WHAT NEEDS TO BE DONE.
Up through the line that contains "Selalu mengikuti perkembangan", retype the entries exactly, beginning at the very first line.

Items listed in a dataset
____________________

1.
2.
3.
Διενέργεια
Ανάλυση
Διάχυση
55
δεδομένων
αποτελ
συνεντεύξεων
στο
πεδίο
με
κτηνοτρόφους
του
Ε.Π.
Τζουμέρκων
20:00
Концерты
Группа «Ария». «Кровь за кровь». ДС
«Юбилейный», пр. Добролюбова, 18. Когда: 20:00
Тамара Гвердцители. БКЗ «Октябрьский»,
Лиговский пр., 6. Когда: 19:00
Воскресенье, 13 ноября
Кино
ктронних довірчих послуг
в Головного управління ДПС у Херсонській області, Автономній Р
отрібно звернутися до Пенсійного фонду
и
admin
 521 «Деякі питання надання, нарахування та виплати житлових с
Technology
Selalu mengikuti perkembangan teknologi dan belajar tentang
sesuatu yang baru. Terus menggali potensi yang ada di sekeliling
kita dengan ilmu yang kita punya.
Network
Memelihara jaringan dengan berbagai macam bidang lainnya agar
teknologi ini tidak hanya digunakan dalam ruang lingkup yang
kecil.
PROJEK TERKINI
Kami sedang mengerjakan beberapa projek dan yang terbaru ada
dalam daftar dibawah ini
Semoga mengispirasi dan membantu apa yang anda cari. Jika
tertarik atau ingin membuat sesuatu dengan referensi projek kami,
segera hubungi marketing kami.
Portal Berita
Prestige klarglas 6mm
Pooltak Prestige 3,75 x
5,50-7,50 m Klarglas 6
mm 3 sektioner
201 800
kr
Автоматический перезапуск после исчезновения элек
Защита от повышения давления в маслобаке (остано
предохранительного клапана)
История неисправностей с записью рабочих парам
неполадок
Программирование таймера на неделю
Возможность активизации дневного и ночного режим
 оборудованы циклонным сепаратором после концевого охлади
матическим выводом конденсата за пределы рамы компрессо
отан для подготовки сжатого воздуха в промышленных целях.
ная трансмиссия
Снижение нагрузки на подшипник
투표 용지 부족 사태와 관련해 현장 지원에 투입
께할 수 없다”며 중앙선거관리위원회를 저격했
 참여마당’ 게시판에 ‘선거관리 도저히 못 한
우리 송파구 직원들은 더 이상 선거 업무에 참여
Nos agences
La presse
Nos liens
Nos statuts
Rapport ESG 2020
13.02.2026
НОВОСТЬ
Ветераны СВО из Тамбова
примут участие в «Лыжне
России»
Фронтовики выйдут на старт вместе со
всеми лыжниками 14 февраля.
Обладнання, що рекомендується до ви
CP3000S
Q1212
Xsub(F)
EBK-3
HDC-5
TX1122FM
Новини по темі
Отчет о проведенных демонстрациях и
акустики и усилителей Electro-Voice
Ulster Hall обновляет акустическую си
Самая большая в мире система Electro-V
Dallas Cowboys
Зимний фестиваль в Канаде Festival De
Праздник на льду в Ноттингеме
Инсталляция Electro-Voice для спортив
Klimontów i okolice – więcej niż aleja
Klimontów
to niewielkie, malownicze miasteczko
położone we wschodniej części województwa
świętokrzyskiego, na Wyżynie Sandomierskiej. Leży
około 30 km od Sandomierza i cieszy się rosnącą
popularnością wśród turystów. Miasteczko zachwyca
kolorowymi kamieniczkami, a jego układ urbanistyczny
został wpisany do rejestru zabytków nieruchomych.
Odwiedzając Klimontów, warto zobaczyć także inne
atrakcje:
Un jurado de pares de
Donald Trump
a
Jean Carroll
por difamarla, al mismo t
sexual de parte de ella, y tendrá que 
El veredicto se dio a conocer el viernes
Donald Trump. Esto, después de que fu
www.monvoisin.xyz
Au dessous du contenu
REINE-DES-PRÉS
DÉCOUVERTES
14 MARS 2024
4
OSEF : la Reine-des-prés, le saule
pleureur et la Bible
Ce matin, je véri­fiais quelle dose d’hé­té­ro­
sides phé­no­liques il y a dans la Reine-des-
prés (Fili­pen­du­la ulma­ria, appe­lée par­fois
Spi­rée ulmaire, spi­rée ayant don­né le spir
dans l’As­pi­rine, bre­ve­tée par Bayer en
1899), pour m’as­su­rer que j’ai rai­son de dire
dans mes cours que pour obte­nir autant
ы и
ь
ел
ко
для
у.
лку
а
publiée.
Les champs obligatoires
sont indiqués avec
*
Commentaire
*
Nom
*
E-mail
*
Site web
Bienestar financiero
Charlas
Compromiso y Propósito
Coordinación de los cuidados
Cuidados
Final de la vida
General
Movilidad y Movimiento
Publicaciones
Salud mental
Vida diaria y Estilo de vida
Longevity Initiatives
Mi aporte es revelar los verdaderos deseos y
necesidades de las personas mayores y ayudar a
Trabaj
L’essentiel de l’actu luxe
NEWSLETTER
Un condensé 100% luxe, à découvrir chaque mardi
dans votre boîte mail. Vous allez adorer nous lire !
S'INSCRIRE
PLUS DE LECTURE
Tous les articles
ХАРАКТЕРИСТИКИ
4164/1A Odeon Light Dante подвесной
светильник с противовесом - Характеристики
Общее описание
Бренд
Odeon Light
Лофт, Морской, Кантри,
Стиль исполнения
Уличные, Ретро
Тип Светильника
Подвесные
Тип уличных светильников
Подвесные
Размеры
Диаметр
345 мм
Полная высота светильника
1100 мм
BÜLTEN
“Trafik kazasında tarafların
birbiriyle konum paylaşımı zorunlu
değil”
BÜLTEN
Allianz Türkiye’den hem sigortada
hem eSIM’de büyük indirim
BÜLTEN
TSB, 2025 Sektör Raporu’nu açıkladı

____________________

YOUR RESPONSE.
1.
2.
3.
Διενέργεια
Ανάλυση
Διάχυση
55
δεδομένων
αποτελ
συνεντεύξεων
στο
πεδίο
με
κτηνοτρόφους
του
Ε.Π.
Τζουμέρκων
20:00
Концерты
Группа «Ария». «Кровь за кровь». ДС
«Юбилейный», пр. Добролюбова, 18. Когда: 20:00
Тамара Гвердцители. БКЗ «Октябрьский»,
Лиговский пр., 6. Когда: 19:00
Воскресенье, 13 ноября
Кино
ктронних довірчих послуг
в Головного управління ДПС у Херсонській області, Автономній Р
отрібно звернутися до Пенсійного фонду
и
admin
 521 «Деякі питання надання, нарахування та виплати житлових с
Technology
Selalu mengikuti perkembangan teknologi dan belajar tentang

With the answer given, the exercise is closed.